» Exercise directions: Starting at the line that contains "Continue with the ron", quote each line exactly through the last line of the entries, both included.

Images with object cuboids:
━━━━━━━━━━━━━━━━━━━━

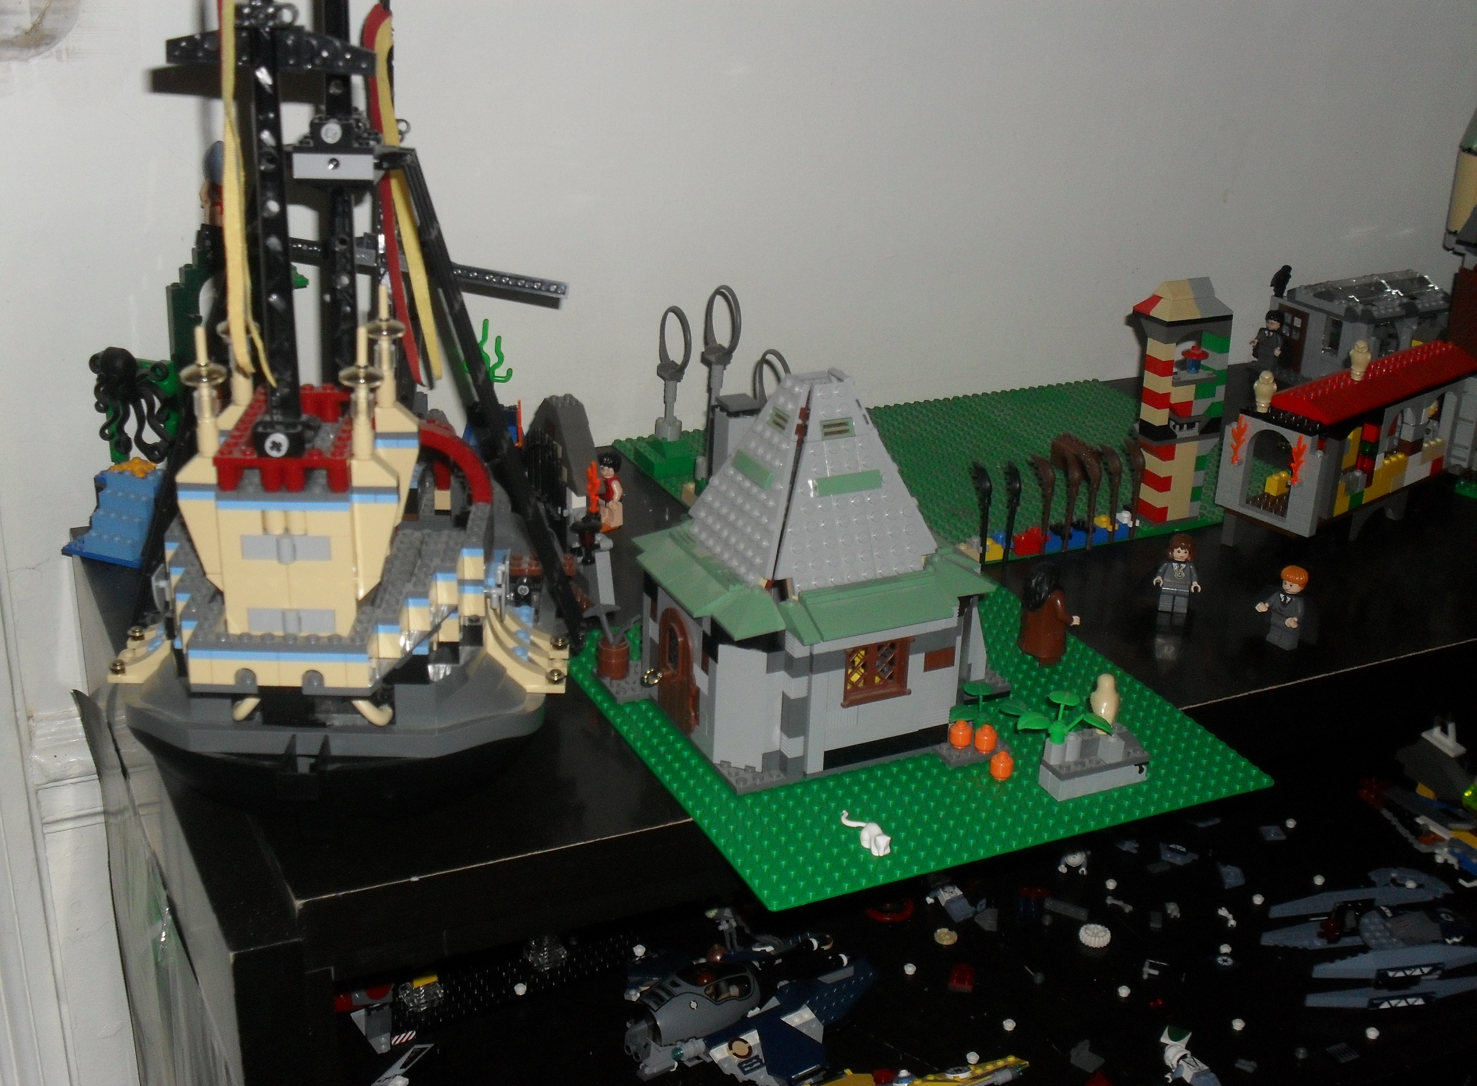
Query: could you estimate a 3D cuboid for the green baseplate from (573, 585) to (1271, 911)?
[{"bbox_3d":[0.072,0.079,0.851,0.256,0.004,0.256,-9,25,-24],"label":"green baseplate"}]

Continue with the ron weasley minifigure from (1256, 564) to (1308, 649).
[{"bbox_3d":[0.282,0.033,0.926,0.015,0.043,0.025,-12,27,-30],"label":"ron weasley minifigure"}]

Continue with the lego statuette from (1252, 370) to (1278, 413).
[{"bbox_3d":[0.301,-0.086,1.023,0.013,0.025,0.011,9,24,16],"label":"lego statuette"}]

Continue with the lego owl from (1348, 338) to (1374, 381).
[{"bbox_3d":[0.365,-0.107,1.050,0.013,0.025,0.011,10,24,18],"label":"lego owl"}]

━━━━━━━━━━━━━━━━━━━━

» Reply:
Continue with the ron weasley minifigure from (1256, 564) to (1308, 649).
[{"bbox_3d":[0.282,0.033,0.926,0.015,0.043,0.025,-12,27,-30],"label":"ron weasley minifigure"}]

Continue with the lego statuette from (1252, 370) to (1278, 413).
[{"bbox_3d":[0.301,-0.086,1.023,0.013,0.025,0.011,9,24,16],"label":"lego statuette"}]

Continue with the lego owl from (1348, 338) to (1374, 381).
[{"bbox_3d":[0.365,-0.107,1.050,0.013,0.025,0.011,10,24,18],"label":"lego owl"}]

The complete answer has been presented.